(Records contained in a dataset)
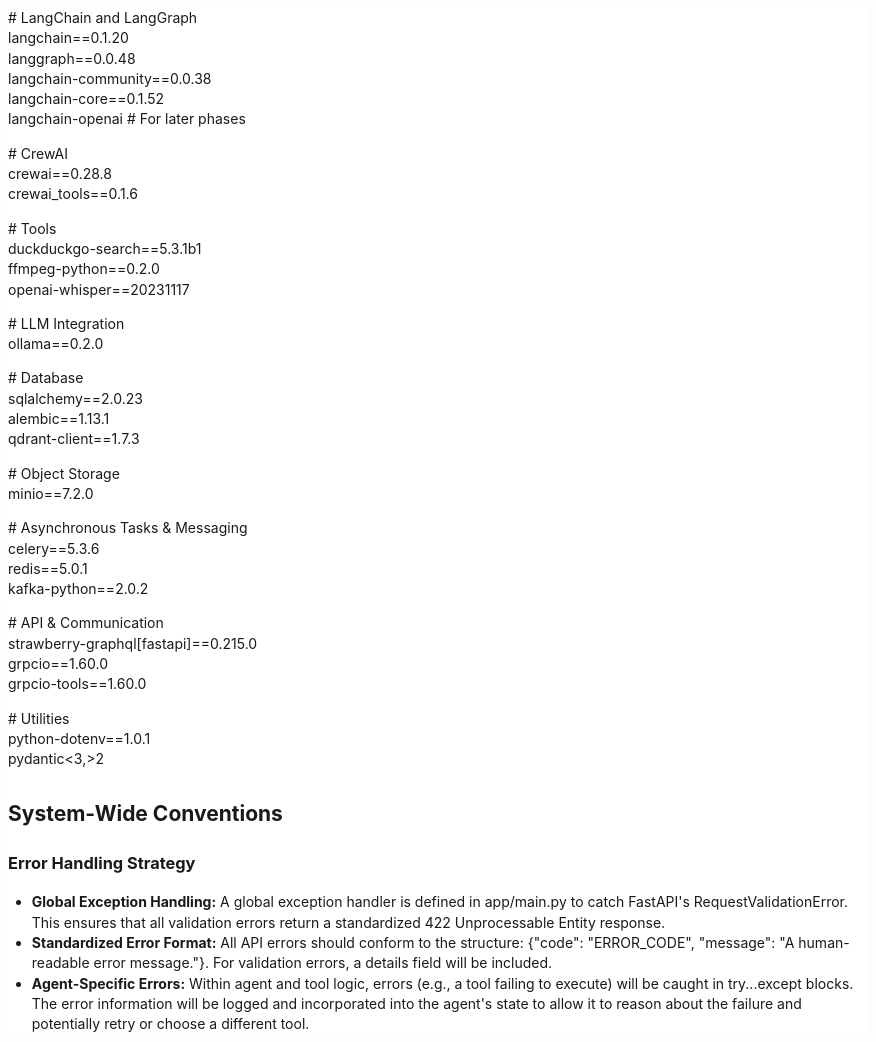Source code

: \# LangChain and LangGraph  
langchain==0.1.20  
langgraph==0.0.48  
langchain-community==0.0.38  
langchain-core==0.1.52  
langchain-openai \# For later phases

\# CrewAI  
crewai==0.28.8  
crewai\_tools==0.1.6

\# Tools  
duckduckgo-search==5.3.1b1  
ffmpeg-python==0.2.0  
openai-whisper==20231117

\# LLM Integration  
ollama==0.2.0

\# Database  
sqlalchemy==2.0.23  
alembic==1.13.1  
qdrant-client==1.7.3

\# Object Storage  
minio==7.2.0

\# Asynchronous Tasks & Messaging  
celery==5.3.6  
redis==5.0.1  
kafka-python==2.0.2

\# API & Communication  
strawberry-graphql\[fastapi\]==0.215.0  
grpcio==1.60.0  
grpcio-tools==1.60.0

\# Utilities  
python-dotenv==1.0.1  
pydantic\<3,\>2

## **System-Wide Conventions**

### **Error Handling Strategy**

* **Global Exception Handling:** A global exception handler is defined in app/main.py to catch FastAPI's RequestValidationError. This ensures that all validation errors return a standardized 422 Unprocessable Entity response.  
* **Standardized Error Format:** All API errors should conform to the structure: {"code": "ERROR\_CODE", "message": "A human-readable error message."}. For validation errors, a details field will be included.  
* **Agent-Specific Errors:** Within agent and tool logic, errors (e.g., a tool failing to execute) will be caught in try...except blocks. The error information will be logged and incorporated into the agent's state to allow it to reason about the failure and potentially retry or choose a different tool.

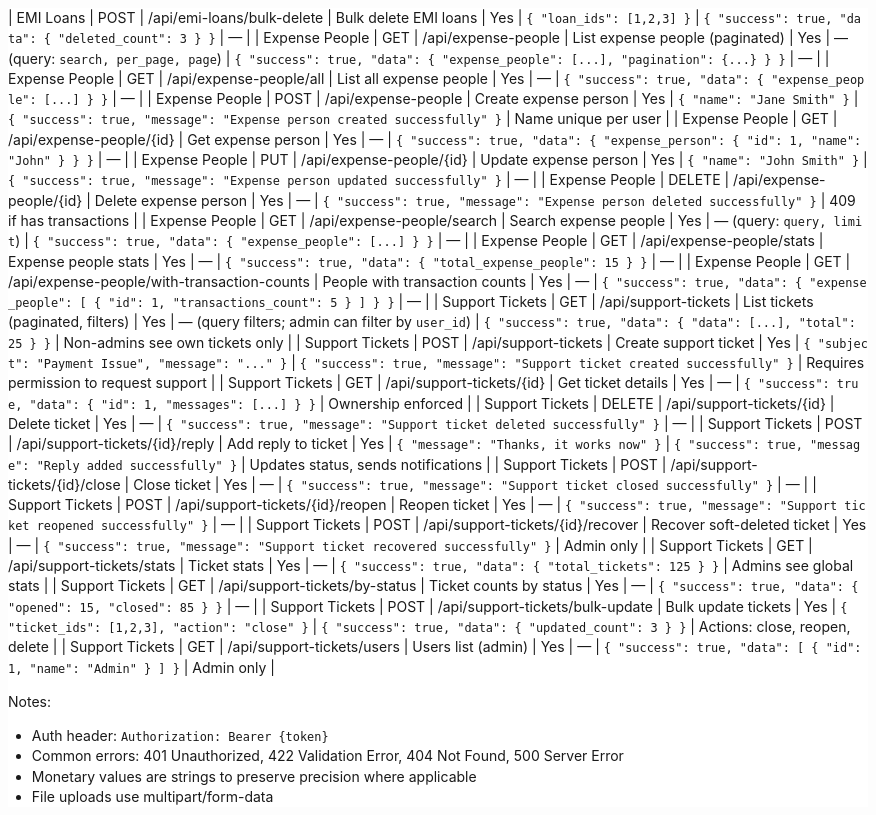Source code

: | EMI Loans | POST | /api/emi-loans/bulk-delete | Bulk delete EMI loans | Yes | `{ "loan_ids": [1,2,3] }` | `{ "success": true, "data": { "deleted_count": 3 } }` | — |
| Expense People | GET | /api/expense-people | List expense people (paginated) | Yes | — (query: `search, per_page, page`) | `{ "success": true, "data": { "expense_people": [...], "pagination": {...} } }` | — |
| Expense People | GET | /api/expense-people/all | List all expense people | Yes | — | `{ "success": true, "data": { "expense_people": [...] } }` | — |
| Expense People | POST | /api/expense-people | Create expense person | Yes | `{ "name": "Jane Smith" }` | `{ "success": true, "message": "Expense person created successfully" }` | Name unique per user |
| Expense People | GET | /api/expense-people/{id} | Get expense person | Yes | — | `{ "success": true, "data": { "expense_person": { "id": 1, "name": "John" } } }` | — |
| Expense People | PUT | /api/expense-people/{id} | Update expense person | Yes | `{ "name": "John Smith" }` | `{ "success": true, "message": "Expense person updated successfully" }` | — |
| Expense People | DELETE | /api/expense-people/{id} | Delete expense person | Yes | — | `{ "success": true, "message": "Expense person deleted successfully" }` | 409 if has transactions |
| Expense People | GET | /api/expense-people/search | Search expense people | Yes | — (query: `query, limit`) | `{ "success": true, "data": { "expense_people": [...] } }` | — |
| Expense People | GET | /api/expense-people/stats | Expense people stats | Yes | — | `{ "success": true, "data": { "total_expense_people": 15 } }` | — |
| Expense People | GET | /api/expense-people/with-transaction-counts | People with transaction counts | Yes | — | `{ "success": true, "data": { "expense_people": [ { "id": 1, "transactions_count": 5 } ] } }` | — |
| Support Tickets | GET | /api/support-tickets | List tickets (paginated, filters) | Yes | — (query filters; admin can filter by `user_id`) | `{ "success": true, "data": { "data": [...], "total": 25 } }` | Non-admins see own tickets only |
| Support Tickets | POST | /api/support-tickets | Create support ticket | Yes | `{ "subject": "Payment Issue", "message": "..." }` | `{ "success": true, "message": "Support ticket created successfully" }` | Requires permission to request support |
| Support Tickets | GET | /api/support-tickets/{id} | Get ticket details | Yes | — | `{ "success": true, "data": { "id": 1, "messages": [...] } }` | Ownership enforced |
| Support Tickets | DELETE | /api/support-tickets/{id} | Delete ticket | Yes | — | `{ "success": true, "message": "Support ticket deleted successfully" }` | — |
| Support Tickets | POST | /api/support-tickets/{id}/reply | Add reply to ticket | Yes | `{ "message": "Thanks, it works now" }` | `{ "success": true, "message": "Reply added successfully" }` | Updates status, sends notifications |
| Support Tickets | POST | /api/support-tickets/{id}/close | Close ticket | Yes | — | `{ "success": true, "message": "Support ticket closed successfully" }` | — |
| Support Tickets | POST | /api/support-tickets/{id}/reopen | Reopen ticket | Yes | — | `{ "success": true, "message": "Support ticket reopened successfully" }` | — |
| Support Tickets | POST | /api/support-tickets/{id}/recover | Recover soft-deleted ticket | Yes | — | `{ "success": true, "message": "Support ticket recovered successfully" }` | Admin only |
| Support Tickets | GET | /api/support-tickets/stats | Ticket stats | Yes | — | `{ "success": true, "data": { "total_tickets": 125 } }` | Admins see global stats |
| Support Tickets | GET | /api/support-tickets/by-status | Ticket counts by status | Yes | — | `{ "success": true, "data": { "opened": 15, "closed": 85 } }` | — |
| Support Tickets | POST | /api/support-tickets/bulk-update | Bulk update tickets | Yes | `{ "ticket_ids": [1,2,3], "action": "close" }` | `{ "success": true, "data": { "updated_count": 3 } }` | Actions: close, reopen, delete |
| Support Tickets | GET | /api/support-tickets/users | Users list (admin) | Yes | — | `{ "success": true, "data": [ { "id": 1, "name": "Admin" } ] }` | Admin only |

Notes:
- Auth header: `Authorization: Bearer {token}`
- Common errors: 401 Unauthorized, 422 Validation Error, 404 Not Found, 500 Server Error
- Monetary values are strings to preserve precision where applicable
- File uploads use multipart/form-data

**Instructions to follow:** Extract the lines running from the one containing "API & Communication" through the one containing "### **Error Handling Strategy**", both included, and reproduce them verbatim.

**Result:**
\# API & Communication  
strawberry-graphql\[fastapi\]==0.215.0  
grpcio==1.60.0  
grpcio-tools==1.60.0

\# Utilities  
python-dotenv==1.0.1  
pydantic\<3,\>2

## **System-Wide Conventions**

### **Error Handling Strategy**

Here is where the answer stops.